Entries follow. Set all of them down as they stand.

--- SOURCE DATA ---

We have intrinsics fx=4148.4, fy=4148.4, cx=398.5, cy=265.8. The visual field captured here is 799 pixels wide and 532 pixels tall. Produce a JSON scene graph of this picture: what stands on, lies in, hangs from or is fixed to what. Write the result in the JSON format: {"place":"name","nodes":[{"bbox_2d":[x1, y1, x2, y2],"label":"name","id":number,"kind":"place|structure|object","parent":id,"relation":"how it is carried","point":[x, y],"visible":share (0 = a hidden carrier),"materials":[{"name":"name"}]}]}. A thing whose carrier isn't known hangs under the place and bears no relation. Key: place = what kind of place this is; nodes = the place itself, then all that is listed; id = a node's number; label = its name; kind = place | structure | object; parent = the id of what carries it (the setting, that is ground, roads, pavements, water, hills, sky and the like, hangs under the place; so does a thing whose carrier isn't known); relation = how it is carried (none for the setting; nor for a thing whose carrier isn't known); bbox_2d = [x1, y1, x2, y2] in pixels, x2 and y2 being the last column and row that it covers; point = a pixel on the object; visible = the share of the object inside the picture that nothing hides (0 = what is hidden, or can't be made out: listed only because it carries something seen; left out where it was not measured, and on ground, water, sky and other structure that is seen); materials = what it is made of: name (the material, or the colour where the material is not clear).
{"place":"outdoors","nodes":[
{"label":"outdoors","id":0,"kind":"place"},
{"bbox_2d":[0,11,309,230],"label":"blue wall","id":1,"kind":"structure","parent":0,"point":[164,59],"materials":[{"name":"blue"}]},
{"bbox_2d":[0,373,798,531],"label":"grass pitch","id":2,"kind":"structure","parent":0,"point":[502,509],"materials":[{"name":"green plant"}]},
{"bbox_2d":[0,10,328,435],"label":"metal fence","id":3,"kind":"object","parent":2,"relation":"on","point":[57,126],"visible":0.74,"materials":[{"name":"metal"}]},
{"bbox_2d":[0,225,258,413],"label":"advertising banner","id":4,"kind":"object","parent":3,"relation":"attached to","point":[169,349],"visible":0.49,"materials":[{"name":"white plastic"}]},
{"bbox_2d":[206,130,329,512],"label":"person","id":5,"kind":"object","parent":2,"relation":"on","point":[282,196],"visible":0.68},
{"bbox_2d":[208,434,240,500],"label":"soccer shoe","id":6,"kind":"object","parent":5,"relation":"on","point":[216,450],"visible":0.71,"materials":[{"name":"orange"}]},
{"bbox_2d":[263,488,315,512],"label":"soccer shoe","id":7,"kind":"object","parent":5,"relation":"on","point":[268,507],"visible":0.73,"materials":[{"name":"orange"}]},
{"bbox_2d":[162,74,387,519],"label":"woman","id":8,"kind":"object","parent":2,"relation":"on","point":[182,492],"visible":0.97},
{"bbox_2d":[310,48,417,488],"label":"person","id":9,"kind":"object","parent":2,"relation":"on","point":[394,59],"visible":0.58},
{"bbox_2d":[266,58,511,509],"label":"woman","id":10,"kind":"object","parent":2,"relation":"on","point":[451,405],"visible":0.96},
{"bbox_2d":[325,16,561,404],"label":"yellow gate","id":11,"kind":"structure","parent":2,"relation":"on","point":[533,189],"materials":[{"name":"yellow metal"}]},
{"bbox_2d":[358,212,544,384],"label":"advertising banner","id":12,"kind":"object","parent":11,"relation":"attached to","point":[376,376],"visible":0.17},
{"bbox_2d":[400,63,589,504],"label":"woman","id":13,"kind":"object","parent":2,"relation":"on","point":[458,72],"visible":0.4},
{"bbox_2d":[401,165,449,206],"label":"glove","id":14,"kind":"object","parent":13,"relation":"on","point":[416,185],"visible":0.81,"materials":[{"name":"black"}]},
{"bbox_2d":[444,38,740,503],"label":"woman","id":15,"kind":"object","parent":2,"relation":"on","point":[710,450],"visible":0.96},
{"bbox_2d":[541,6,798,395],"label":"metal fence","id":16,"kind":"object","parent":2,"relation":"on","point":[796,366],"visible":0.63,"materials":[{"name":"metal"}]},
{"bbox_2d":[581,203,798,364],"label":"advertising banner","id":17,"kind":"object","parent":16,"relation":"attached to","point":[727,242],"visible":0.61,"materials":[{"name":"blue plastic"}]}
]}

---

## ANSWER:
We have intrinsics fx=4148.4, fy=4148.4, cx=398.5, cy=265.8. The visual field captured here is 799 pixels wide and 532 pixels tall. Produce a JSON scene graph of this picture: what stands on, lies in, hangs from or is fixed to what. Write the result in the JSON format: {"place":"name","nodes":[{"bbox_2d":[x1, y1, x2, y2],"label":"name","id":number,"kind":"place|structure|object","parent":id,"relation":"how it is carried","point":[x, y],"visible":share (0 = a hidden carrier),"materials":[{"name":"name"}]}]}. A thing whose carrier isn't known hangs under the place and bears no relation. Key: place = what kind of place this is; nodes = the place itself, then all that is listed; id = a node's number; label = its name; kind = place | structure | object; parent = the id of what carries it (the setting, that is ground, roads, pavements, water, hills, sky and the like, hangs under the place; so does a thing whose carrier isn't known); relation = how it is carried (none for the setting; nor for a thing whose carrier isn't known); bbox_2d = [x1, y1, x2, y2] in pixels, x2 and y2 being the last column and row that it covers; point = a pixel on the object; visible = the share of the object inside the picture that nothing hides (0 = what is hidden, or can't be made out: listed only because it carries something seen; left out where it was not measured, and on ground, water, sky and other structure that is seen); materials = what it is made of: name (the material, or the colour where the material is not clear).
{"place":"outdoors","nodes":[
{"label":"outdoors","id":0,"kind":"place"},
{"bbox_2d":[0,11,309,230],"label":"blue wall","id":1,"kind":"structure","parent":0,"point":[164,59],"materials":[{"name":"blue"}]},
{"bbox_2d":[0,373,798,531],"label":"grass pitch","id":2,"kind":"structure","parent":0,"point":[502,509],"materials":[{"name":"green plant"}]},
{"bbox_2d":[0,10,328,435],"label":"metal fence","id":3,"kind":"object","parent":2,"relation":"on","point":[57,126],"visible":0.74,"materials":[{"name":"metal"}]},
{"bbox_2d":[0,225,258,413],"label":"advertising banner","id":4,"kind":"object","parent":3,"relation":"attached to","point":[169,349],"visible":0.49,"materials":[{"name":"white plastic"}]},
{"bbox_2d":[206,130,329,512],"label":"person","id":5,"kind":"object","parent":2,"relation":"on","point":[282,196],"visible":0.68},
{"bbox_2d":[208,434,240,500],"label":"soccer shoe","id":6,"kind":"object","parent":5,"relation":"on","point":[216,450],"visible":0.71,"materials":[{"name":"orange"}]},
{"bbox_2d":[263,488,315,512],"label":"soccer shoe","id":7,"kind":"object","parent":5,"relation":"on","point":[268,507],"visible":0.73,"materials":[{"name":"orange"}]},
{"bbox_2d":[162,74,387,519],"label":"woman","id":8,"kind":"object","parent":2,"relation":"on","point":[182,492],"visible":0.97},
{"bbox_2d":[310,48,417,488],"label":"person","id":9,"kind":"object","parent":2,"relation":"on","point":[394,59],"visible":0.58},
{"bbox_2d":[266,58,511,509],"label":"woman","id":10,"kind":"object","parent":2,"relation":"on","point":[451,405],"visible":0.96},
{"bbox_2d":[325,16,561,404],"label":"yellow gate","id":11,"kind":"structure","parent":2,"relation":"on","point":[533,189],"materials":[{"name":"yellow metal"}]},
{"bbox_2d":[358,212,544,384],"label":"advertising banner","id":12,"kind":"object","parent":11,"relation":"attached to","point":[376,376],"visible":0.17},
{"bbox_2d":[400,63,589,504],"label":"woman","id":13,"kind":"object","parent":2,"relation":"on","point":[458,72],"visible":0.4},
{"bbox_2d":[401,165,449,206],"label":"glove","id":14,"kind":"object","parent":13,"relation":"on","point":[416,185],"visible":0.81,"materials":[{"name":"black"}]},
{"bbox_2d":[444,38,740,503],"label":"woman","id":15,"kind":"object","parent":2,"relation":"on","point":[710,450],"visible":0.96},
{"bbox_2d":[541,6,798,395],"label":"metal fence","id":16,"kind":"object","parent":2,"relation":"on","point":[796,366],"visible":0.63,"materials":[{"name":"metal"}]},
{"bbox_2d":[581,203,798,364],"label":"advertising banner","id":17,"kind":"object","parent":16,"relation":"attached to","point":[727,242],"visible":0.61,"materials":[{"name":"blue plastic"}]}
]}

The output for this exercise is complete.